-- Opening Marker --

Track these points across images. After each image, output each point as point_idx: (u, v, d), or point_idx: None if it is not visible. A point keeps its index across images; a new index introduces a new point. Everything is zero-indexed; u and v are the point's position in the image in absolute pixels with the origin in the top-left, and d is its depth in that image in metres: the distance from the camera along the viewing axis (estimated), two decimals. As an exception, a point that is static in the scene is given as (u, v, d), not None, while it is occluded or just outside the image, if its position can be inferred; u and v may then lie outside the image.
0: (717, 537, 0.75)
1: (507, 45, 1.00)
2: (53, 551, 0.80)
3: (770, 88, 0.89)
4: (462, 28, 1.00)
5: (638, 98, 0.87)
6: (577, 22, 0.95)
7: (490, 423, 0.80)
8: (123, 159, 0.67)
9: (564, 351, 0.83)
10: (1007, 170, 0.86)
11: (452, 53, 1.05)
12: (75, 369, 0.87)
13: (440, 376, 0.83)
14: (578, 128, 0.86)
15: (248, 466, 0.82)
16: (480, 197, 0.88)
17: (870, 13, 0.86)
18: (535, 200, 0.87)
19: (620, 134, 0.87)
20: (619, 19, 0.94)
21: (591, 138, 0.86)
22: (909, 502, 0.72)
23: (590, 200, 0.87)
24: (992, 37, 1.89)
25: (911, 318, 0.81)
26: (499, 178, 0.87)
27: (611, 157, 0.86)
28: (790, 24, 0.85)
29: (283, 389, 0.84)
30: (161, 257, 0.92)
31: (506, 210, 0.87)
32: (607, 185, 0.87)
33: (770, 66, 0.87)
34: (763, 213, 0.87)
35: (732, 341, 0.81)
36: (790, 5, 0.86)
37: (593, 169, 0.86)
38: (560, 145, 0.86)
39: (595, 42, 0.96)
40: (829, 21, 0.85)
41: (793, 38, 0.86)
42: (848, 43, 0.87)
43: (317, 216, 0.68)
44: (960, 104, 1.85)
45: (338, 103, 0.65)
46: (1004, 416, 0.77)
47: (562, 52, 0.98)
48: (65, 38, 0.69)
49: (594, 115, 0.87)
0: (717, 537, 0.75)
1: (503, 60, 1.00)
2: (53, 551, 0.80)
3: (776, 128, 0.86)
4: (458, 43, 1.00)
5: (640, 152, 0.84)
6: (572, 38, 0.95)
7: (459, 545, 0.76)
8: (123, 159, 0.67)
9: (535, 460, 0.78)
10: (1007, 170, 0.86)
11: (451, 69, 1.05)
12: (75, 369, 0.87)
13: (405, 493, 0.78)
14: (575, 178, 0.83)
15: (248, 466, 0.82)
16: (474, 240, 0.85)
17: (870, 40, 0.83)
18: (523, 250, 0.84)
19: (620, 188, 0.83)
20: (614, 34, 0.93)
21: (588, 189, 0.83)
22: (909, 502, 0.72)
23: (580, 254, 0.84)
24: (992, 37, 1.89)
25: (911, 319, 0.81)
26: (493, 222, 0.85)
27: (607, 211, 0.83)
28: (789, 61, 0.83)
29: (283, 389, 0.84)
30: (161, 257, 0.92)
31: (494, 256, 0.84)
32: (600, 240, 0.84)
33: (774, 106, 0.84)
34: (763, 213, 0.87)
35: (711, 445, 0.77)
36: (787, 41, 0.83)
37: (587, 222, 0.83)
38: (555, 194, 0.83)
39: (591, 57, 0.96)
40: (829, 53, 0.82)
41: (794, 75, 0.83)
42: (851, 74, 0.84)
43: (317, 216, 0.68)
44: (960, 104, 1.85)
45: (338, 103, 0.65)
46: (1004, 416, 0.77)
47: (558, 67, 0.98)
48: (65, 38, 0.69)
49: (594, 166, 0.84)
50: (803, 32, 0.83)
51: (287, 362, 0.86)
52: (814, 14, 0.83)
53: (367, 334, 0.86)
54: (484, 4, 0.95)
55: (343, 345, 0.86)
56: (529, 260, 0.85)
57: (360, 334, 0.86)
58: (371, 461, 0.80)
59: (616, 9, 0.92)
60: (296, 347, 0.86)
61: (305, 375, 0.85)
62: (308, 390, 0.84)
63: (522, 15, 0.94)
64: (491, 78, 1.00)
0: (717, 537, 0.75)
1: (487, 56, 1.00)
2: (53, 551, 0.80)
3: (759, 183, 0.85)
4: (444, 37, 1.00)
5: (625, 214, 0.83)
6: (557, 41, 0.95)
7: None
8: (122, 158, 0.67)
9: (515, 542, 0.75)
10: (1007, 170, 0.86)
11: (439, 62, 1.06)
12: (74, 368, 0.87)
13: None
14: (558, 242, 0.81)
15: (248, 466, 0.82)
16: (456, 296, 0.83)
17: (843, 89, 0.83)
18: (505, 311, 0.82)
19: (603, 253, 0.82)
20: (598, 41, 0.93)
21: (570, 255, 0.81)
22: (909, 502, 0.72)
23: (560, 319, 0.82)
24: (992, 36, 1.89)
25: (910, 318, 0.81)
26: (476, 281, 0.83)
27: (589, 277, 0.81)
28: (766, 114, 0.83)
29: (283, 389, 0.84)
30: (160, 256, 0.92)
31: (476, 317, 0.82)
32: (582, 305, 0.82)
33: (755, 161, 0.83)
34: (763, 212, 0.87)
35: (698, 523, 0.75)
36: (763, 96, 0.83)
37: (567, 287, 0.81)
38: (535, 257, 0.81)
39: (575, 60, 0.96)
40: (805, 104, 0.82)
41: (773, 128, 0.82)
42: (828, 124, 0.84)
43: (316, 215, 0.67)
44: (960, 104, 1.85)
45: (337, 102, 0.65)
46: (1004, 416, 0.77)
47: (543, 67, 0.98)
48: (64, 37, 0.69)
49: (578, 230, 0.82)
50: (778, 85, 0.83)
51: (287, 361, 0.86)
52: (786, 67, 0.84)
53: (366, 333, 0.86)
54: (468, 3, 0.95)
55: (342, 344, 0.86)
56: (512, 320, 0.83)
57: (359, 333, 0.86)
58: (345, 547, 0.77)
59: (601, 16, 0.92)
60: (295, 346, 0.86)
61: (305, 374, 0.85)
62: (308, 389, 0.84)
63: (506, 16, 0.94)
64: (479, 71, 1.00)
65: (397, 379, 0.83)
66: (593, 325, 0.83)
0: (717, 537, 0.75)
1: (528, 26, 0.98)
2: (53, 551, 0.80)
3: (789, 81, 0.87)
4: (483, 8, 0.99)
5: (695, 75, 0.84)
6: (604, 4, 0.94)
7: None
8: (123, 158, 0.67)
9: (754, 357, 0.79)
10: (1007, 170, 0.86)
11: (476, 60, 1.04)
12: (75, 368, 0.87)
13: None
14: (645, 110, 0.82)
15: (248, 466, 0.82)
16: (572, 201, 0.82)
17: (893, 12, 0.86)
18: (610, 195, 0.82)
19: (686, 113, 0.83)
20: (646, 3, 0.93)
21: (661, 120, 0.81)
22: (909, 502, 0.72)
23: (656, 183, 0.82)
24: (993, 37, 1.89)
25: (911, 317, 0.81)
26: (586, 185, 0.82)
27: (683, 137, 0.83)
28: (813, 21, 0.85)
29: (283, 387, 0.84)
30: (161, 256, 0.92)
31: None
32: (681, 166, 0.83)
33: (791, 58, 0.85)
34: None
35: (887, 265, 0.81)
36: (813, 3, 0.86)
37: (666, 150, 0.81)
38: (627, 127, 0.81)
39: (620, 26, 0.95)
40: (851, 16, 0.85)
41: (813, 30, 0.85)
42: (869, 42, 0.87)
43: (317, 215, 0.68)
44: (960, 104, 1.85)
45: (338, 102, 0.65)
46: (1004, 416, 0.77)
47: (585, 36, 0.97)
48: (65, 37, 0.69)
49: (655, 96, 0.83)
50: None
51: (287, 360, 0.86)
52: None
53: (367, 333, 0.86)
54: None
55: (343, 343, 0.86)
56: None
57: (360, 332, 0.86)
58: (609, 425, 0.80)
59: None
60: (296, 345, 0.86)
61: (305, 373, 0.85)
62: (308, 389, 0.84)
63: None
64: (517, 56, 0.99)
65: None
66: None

-- Closing Marker --
-- Opening Marker --

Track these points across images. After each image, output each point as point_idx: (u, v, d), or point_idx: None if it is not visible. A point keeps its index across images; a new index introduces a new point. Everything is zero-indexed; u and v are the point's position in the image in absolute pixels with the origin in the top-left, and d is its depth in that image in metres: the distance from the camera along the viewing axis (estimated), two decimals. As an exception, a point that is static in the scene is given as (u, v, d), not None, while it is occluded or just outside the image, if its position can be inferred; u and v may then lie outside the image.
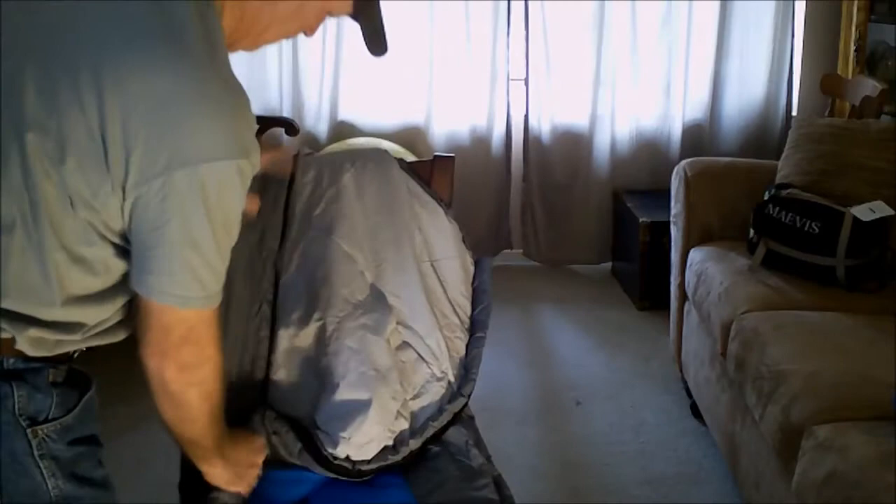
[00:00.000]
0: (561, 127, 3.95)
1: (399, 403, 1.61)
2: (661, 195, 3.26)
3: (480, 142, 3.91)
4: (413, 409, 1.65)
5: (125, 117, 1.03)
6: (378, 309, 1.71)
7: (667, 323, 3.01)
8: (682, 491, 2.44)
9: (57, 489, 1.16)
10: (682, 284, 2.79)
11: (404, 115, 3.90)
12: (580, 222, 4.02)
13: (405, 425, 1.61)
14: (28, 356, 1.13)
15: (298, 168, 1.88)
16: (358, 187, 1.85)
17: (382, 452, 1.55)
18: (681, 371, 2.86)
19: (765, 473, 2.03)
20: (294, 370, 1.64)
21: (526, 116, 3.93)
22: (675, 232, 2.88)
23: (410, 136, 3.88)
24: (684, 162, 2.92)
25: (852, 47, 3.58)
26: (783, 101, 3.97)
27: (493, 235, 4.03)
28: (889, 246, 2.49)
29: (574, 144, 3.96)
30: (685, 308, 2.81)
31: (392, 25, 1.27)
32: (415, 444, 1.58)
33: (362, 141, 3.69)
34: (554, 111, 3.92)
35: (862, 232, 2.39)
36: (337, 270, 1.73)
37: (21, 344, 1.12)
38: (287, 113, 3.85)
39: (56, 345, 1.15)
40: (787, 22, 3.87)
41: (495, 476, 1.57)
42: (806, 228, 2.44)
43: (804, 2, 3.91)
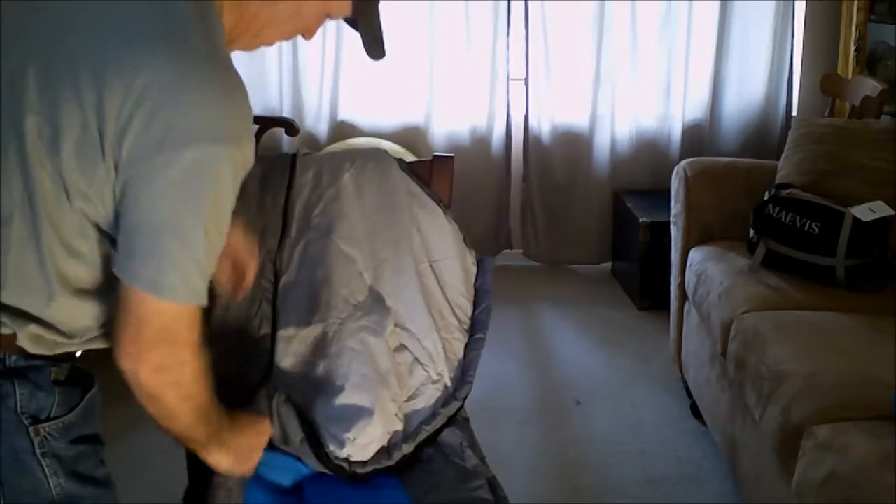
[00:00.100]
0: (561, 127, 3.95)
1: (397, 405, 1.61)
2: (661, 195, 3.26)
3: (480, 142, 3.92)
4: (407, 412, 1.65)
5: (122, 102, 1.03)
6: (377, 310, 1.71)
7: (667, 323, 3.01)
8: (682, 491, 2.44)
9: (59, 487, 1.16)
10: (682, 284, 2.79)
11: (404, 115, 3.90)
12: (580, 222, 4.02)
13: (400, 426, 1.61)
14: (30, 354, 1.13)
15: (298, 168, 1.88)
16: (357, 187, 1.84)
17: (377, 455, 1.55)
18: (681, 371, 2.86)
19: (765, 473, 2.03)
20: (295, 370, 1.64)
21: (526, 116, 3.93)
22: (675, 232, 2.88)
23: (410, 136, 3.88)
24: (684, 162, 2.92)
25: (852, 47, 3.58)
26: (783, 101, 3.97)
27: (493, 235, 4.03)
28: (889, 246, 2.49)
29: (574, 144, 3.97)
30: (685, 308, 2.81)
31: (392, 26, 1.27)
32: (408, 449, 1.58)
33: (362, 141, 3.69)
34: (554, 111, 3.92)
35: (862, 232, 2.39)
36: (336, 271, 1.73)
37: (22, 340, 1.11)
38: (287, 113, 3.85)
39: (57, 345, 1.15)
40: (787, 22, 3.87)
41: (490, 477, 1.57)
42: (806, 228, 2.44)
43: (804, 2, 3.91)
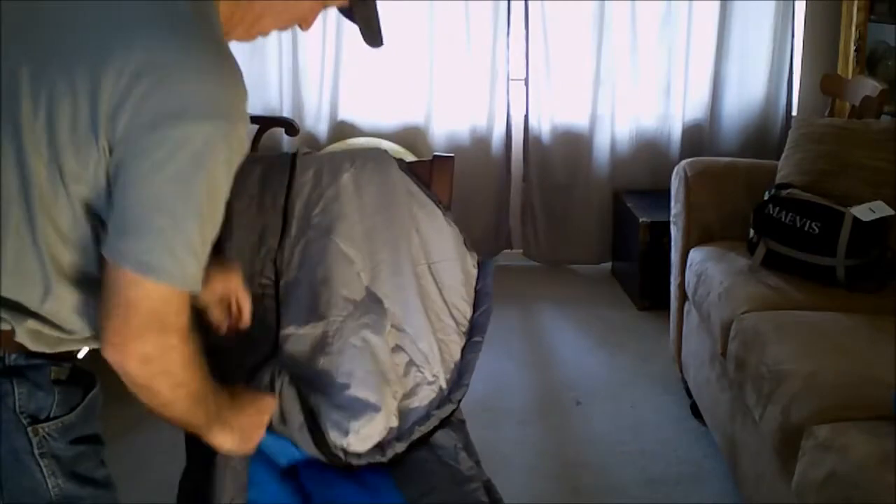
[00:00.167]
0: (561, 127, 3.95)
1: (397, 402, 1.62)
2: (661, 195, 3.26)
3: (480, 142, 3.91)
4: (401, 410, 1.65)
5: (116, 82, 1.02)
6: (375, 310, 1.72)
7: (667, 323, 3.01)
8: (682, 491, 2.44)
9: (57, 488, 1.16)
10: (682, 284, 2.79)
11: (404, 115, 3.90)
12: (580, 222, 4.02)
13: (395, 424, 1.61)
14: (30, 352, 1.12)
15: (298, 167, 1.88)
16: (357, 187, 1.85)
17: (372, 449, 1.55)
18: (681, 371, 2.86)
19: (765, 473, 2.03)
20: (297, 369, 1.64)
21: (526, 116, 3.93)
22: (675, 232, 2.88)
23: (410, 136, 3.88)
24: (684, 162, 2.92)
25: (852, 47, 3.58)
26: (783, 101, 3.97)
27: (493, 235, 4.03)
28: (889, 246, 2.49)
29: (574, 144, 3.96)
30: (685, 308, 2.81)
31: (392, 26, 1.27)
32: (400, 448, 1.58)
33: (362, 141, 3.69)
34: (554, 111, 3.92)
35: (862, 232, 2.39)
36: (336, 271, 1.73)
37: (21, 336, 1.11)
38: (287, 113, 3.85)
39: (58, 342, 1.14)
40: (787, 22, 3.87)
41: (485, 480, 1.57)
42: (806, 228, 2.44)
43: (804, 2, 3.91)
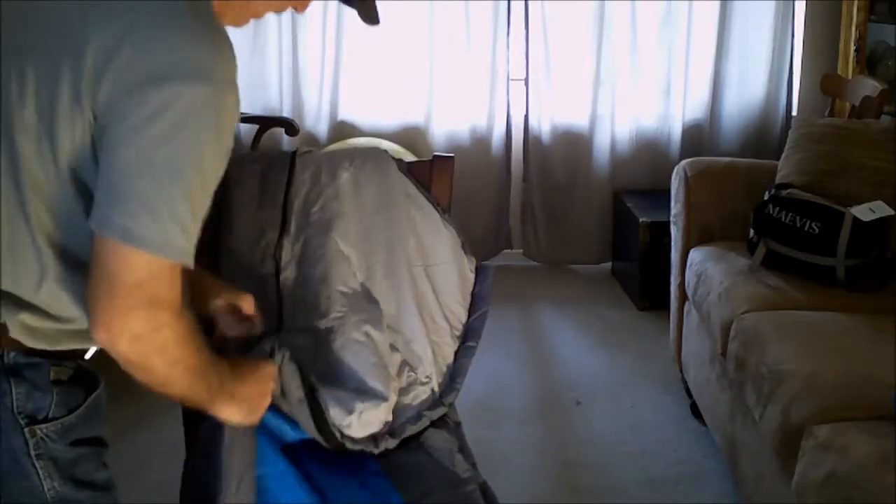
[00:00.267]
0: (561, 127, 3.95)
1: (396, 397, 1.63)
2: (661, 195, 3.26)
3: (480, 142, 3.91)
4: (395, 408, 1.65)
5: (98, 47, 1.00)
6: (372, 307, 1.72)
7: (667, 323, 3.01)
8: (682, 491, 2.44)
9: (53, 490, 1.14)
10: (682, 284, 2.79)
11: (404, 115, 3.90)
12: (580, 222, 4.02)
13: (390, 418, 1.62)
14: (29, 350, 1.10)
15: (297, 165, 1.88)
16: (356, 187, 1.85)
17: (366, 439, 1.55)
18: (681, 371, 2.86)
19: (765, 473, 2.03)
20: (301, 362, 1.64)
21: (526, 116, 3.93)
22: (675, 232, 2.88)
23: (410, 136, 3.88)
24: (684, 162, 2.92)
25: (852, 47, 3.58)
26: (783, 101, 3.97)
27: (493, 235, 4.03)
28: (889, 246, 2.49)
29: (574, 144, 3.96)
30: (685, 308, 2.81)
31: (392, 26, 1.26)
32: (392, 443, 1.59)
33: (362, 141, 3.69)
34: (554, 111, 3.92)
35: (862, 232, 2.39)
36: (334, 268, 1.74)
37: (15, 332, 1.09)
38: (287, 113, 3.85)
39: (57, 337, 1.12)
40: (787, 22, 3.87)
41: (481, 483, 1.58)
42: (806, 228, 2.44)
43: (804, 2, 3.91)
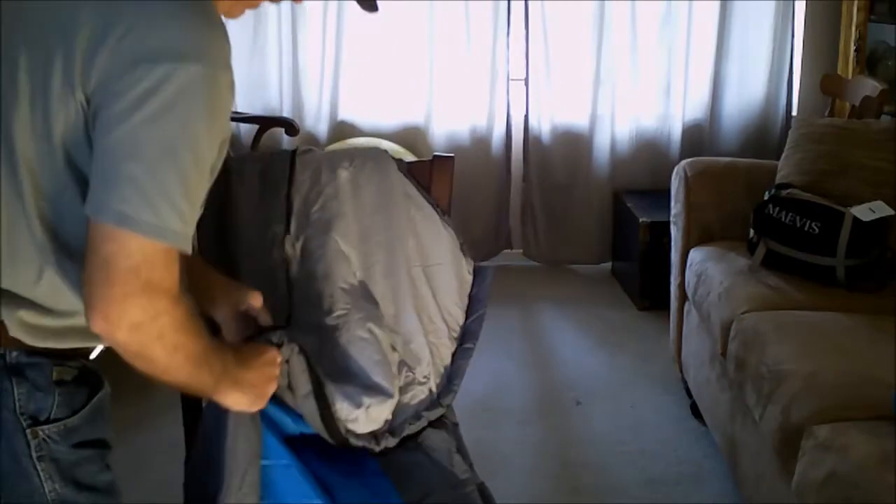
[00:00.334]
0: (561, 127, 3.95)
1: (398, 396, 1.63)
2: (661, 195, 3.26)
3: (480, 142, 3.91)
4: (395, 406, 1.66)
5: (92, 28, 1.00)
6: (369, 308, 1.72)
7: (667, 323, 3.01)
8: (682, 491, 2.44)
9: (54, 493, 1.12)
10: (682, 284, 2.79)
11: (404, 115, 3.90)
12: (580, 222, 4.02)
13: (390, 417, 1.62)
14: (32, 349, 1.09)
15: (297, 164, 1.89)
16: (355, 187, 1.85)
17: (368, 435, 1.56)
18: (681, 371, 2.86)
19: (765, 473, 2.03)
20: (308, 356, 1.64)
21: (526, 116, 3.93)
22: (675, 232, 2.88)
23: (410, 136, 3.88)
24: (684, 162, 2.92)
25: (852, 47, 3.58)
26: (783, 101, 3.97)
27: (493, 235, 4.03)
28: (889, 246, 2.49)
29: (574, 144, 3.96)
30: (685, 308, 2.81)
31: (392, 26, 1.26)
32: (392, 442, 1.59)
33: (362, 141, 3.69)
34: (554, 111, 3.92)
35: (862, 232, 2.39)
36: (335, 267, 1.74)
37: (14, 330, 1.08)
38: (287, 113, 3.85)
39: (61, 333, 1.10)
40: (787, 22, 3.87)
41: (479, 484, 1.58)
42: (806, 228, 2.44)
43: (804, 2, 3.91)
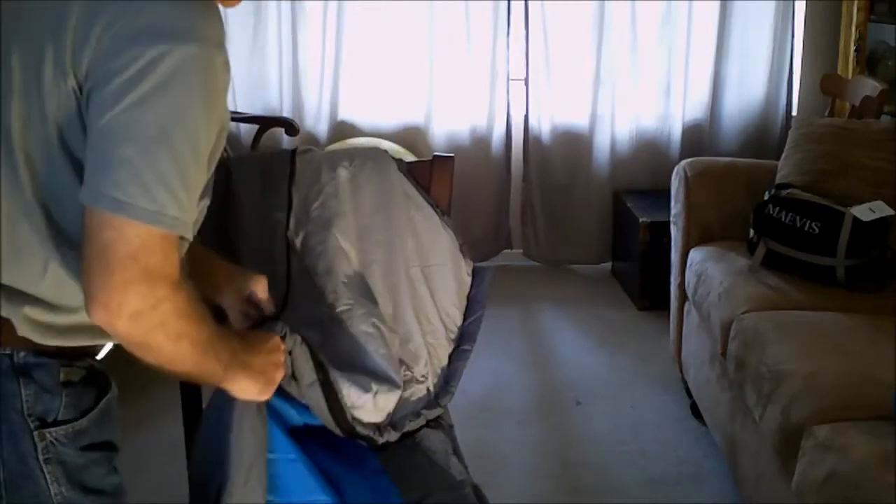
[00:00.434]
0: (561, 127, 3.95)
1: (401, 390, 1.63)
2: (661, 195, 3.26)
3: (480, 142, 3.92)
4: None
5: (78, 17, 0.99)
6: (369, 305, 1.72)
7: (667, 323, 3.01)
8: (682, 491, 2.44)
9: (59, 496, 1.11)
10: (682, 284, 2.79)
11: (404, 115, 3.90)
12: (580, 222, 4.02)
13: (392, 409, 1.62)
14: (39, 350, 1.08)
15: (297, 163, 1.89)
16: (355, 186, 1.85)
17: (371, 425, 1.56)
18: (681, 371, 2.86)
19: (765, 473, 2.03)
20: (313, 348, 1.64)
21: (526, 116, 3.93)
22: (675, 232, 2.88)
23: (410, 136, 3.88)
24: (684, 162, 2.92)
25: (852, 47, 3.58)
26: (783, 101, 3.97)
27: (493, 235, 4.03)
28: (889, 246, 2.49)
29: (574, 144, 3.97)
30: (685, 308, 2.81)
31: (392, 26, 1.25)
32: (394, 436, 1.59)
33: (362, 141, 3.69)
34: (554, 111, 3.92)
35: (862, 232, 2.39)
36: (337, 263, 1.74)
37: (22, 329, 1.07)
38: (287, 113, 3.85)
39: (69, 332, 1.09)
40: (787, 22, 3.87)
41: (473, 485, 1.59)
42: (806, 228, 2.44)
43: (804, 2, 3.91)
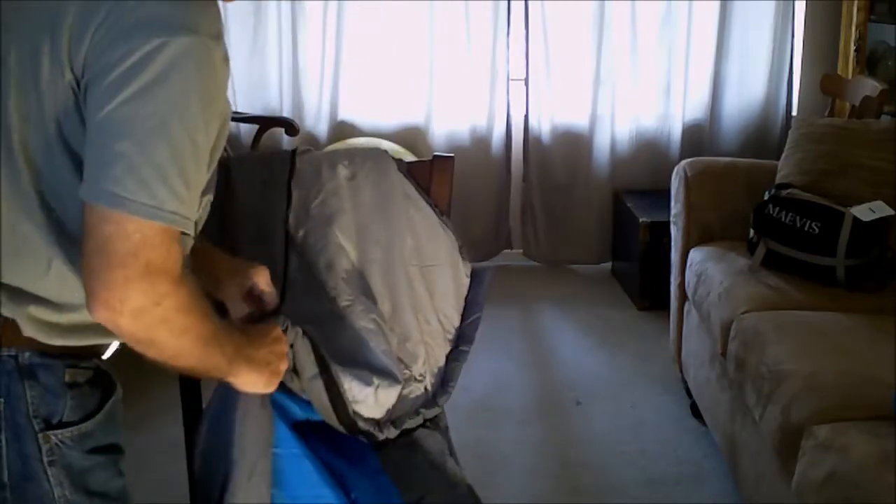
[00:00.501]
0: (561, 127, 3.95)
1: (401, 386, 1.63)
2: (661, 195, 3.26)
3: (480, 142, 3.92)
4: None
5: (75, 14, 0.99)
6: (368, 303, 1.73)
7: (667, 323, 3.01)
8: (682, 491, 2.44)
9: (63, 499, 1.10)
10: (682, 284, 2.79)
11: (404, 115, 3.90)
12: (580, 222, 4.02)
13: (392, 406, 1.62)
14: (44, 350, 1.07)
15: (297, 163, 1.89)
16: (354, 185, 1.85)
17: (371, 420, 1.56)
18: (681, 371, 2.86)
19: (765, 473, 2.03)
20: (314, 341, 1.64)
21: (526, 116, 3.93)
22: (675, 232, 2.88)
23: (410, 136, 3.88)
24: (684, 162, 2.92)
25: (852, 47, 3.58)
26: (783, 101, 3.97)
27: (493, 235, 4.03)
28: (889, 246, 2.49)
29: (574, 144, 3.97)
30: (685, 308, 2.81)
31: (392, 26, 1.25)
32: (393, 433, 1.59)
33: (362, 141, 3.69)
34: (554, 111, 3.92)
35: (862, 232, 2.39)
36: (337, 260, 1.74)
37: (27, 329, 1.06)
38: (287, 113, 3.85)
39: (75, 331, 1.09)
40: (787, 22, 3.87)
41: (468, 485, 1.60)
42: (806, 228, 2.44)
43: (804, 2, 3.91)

-- Closing Marker --

Task -
Output the lines of the records above exactly as they appear, from the line containing "19: (620, 134, 0.87)" through the line containing "33: (770, 66, 0.87)".

Written solution -
19: (620, 134, 0.87)
20: (619, 19, 0.94)
21: (591, 138, 0.86)
22: (909, 502, 0.72)
23: (590, 200, 0.87)
24: (992, 37, 1.89)
25: (911, 318, 0.81)
26: (499, 178, 0.87)
27: (611, 157, 0.86)
28: (790, 24, 0.85)
29: (283, 389, 0.84)
30: (161, 257, 0.92)
31: (506, 210, 0.87)
32: (607, 185, 0.87)
33: (770, 66, 0.87)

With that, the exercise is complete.